Summer is finally here, which means your kids will be spending a lot more time outside. One of the smartest things you can do for their health is to protect them from the sun. The majority of lifetime sun damage occurs before age 18, so establishing good sunscreen habits early on will go a long way toward preventing skin cancer later in life. We asked the experts for their top tips.
The American Academy of Pediatrics says that it's safe to use sunscreen on babies younger than 6 months. So be sure to rub sun-protective lotion on your infant's cheeks, arms, and other exposed areas. But even if you've applied a sunscreen, it's still crucial to keep your baby out of direct sunlight and in the shade as much as possible.
The ideal protection: a hat with a two- or three-inch brim that keeps your child's scalp, face, and eyes shielded from the sun.
When you're on the beach, make sure your kids take frequent shade breaks. The sun is most intense from 10 a.m. to 4 p.m., so you should also consider hitting the beach early in the morning or late in the afternoon instead of at midday.

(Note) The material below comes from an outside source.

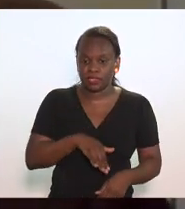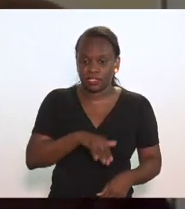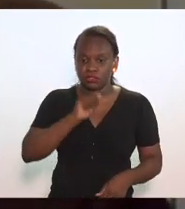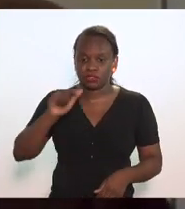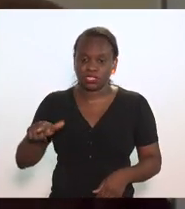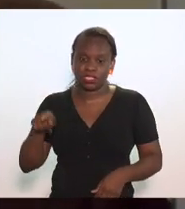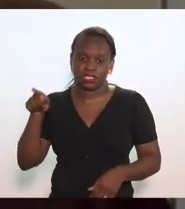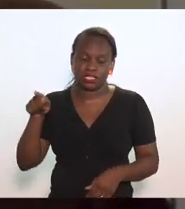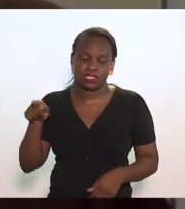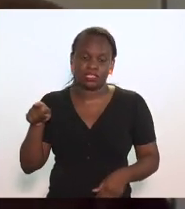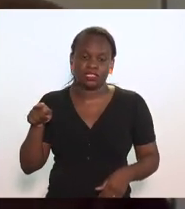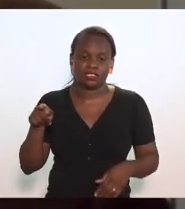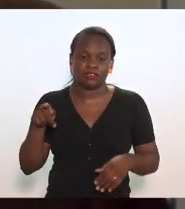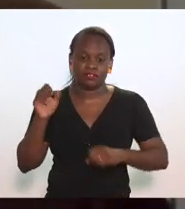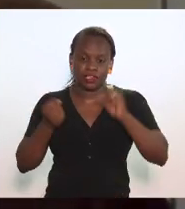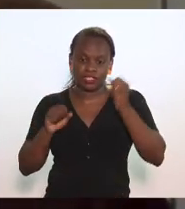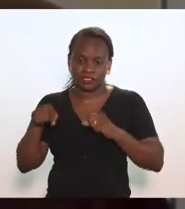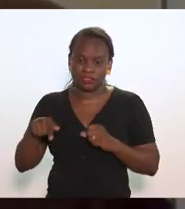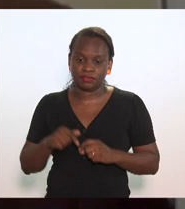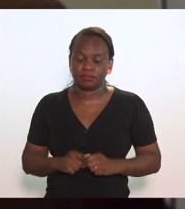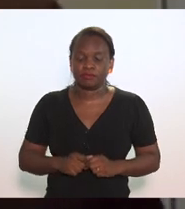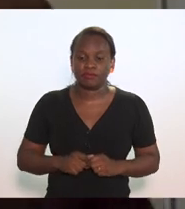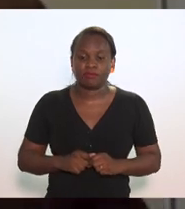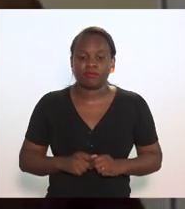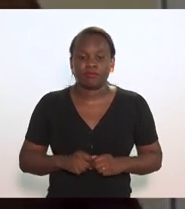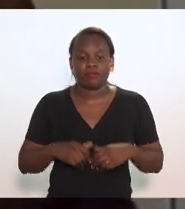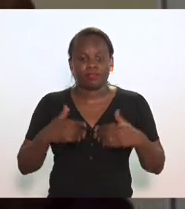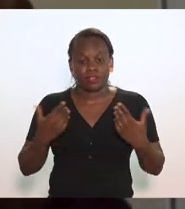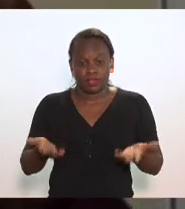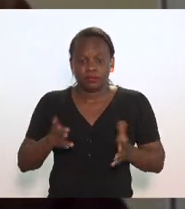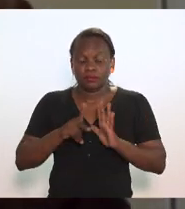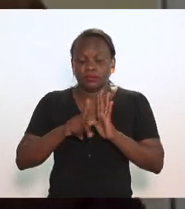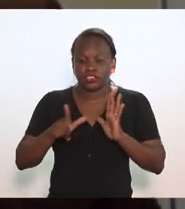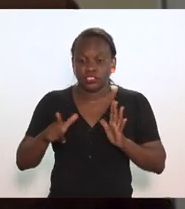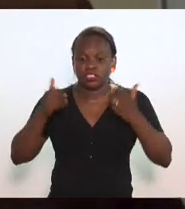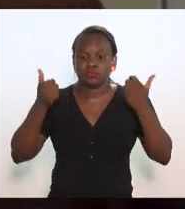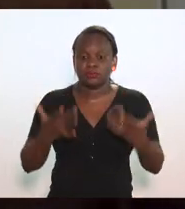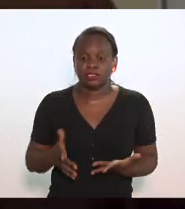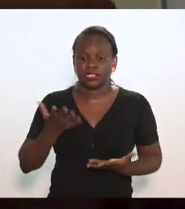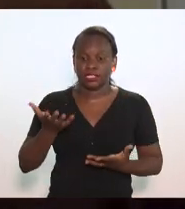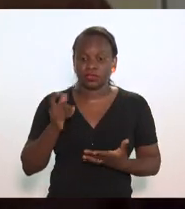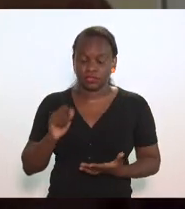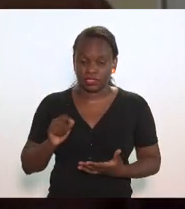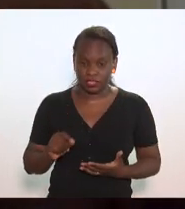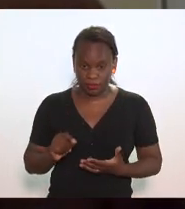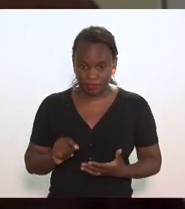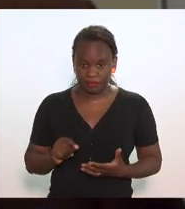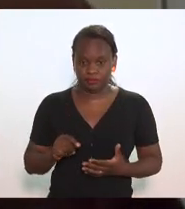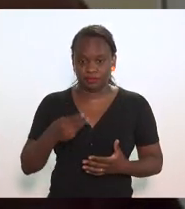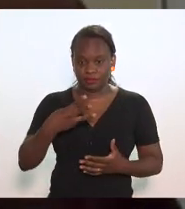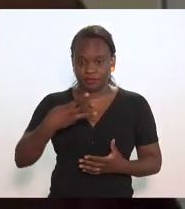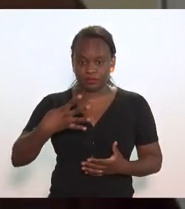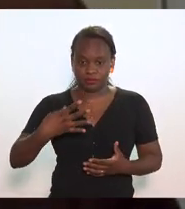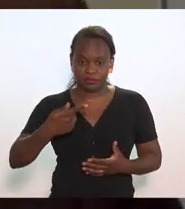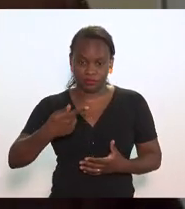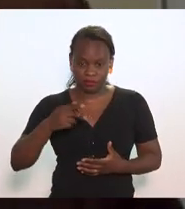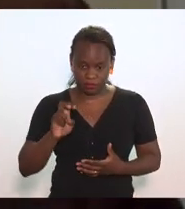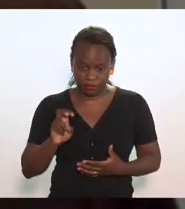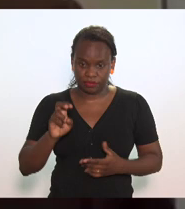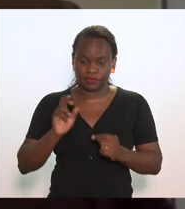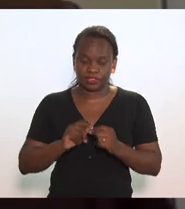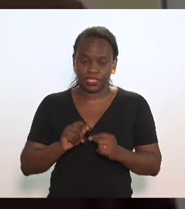do que o produto que é aqui produzido. O que o projeto de lei faz, o projeto 3475 faz,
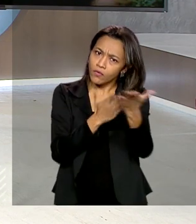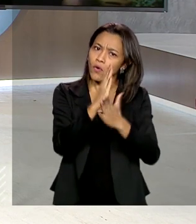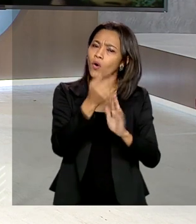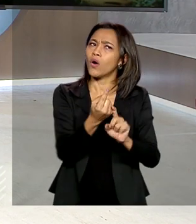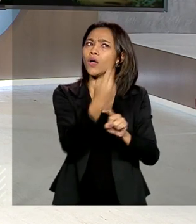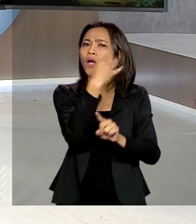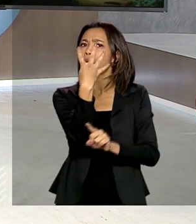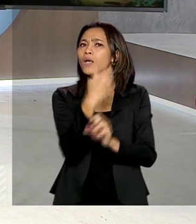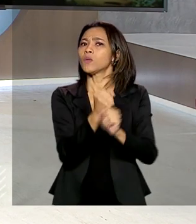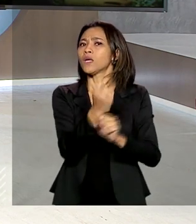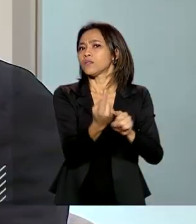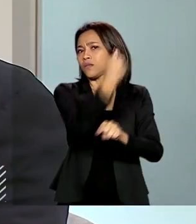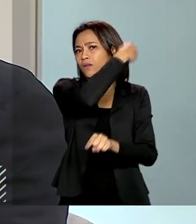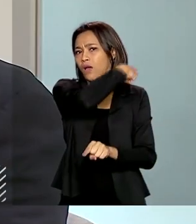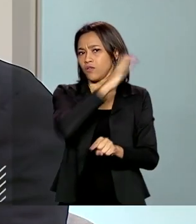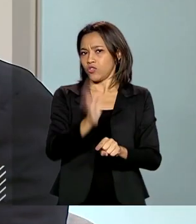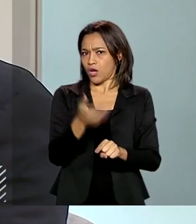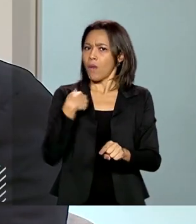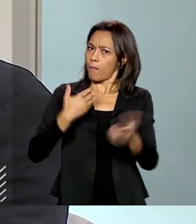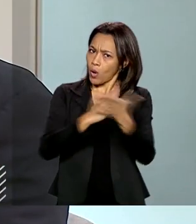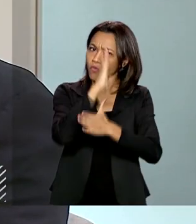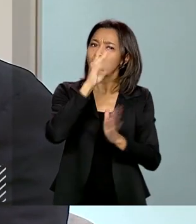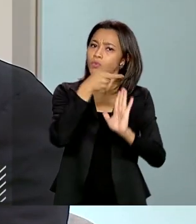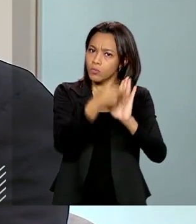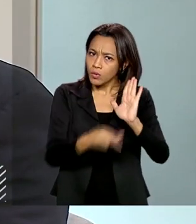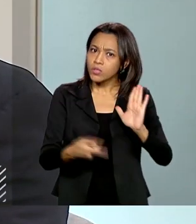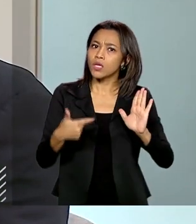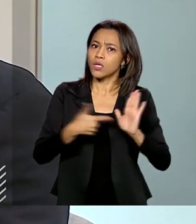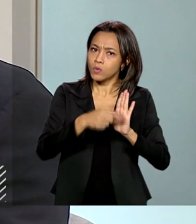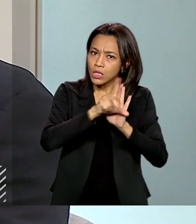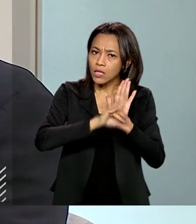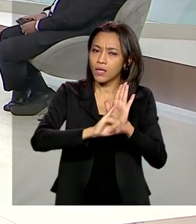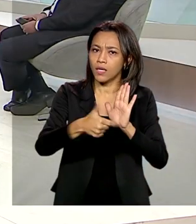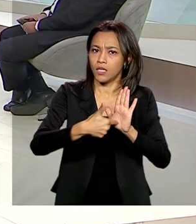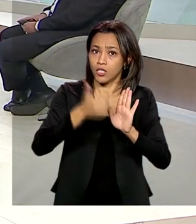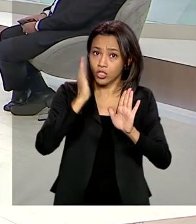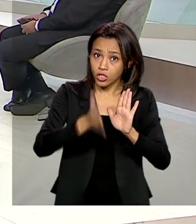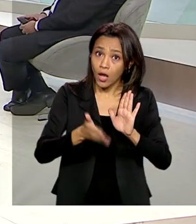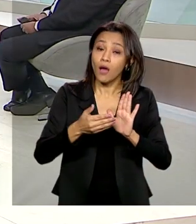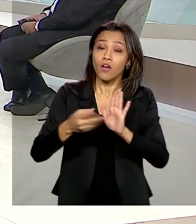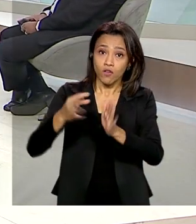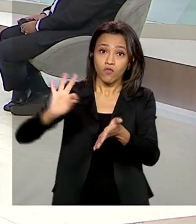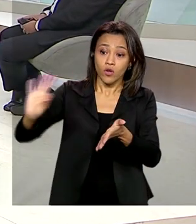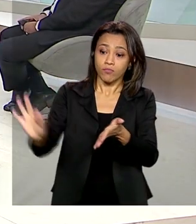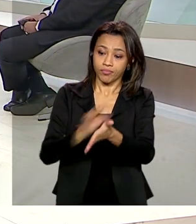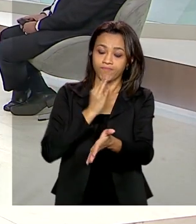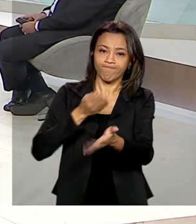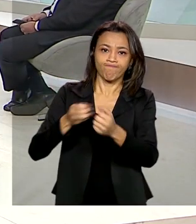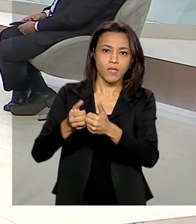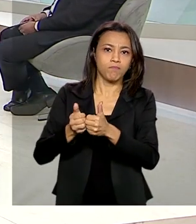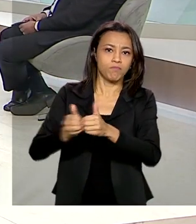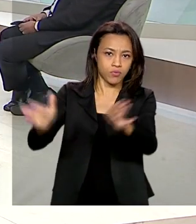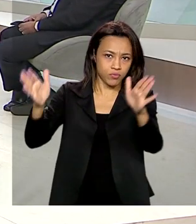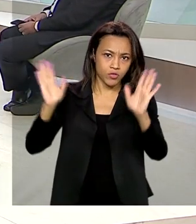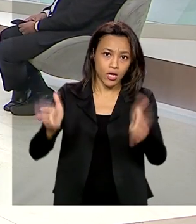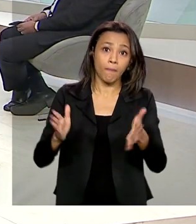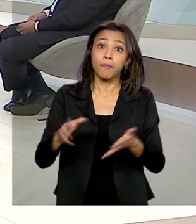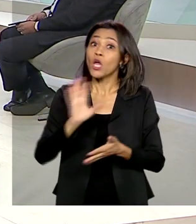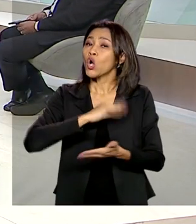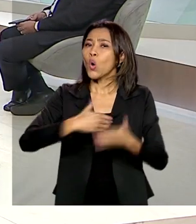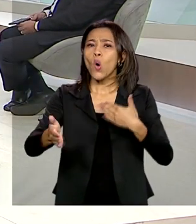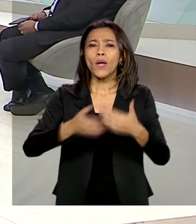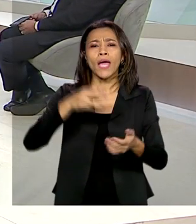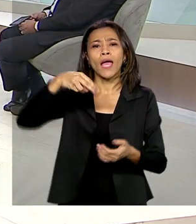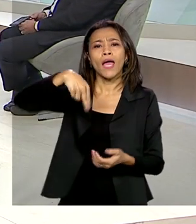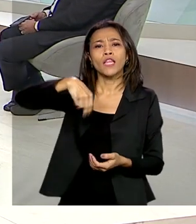estava no Ministério. Nós aprovamos o projeto de lei e ele foi regulamentado. hoje, toda nota fiscal que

Buy a sunscreen with an SPF of at least 15 that offers broad-spectrum coverage. That means it protects against UVB rays (which experts used to think were the only harmful rays) as well as against UVA rays (which can also do major damage). To be sure, check the label. The product should contain avobenzone (Parsol 1789), which blocks UVA rays, or titanium dioxide or zinc oxide, both of which block UVA as well as UVB rays. Spray-on sunscreens are fine, but only if you rub them in thoroughly. And don't forget to apply sunscreen to the most overlooked areas-ears, backs of legs, neck, and lips (use a lip balm with SPF 15).
The sun can harm the skin around your child's eyes and can damage the cornea, leading to cataracts or macular degeneration. So all children should wear sunglasses. Look for ones that are labeled "100 percent UV protection."
The average white T-shirt has an SPF of about 3, which is not enough to protect against sun damage. A better bet: sun-protective clothing with SPF built right into the fabric (like this SPF Zip Suit by SunSafe). If your child isn't wearing a tee made of sun-protective fabric, apply sunscreen under her shirt.
These stickers are not decoration; they're SunSignals UV Sensors. Put them on your kids, and they'll absorb the sun's rays. When the stickers change color, it's time to reapply sunscreen (about every two hours). Note: Even waterproof sunscreen needs to be reapplied after your child gets wet because it can get rubbed off by a towel.
The beach isn't the only place where the sun can do damage. You need to think about sun protection when your kids are in the yard?actually, whenever they're outside, even on cloudy days. Slather them with sunscreen at least 20 minutes before they head outdoors so the skin has a chance to absorb the lotion.
Though children who have fair skin, freckles, and light eyes are at greatest risk of sunburn, dark-skinned kids need sunscreen too. A tan doesn't protect your child from the sun's damaging rays, either?and it's estimated that just two or three blistering sunburns during childhood can double the risk of developing melanoma later on.